Title: Advanced Cycle Detection in SQL Recursive Queries
Summary
This section delves deeper into cycle detection techniques for SQL recursive queries. It expands on the previous example by demonstrating how to handle cases where multiple fields need to be checked for cycle detection. The text introduces a method using arrays of rows to track multiple fields, showing how to modify the query structure to accommodate this. It also presents a built-in syntax for simplifying cycle detection, using the CYCLE clause.

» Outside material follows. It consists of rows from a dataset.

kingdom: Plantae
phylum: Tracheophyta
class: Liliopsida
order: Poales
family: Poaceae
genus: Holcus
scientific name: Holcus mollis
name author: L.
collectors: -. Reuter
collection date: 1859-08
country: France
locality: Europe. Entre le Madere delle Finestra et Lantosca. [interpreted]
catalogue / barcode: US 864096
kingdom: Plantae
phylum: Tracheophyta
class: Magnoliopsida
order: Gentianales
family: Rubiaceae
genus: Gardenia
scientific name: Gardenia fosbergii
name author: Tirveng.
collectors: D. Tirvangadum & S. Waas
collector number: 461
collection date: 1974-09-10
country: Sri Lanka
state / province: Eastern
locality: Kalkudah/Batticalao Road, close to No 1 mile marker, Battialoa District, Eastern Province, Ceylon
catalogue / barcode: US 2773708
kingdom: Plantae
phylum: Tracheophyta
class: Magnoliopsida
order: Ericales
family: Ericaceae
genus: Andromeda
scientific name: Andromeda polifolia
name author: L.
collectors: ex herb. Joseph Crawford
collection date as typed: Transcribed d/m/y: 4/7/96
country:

This clause automatically adds cycle detection and path tracking to the query without manually modifying the CTE structure. The section concludes with tips on efficiently combining SEARCH and CYCLE clauses, and a practical trick for testing potentially infinite recursive queries using LIMIT. The content emphasizes the importance of proper cycle detection in preventing infinite loops and providing useful path information in recursive query results.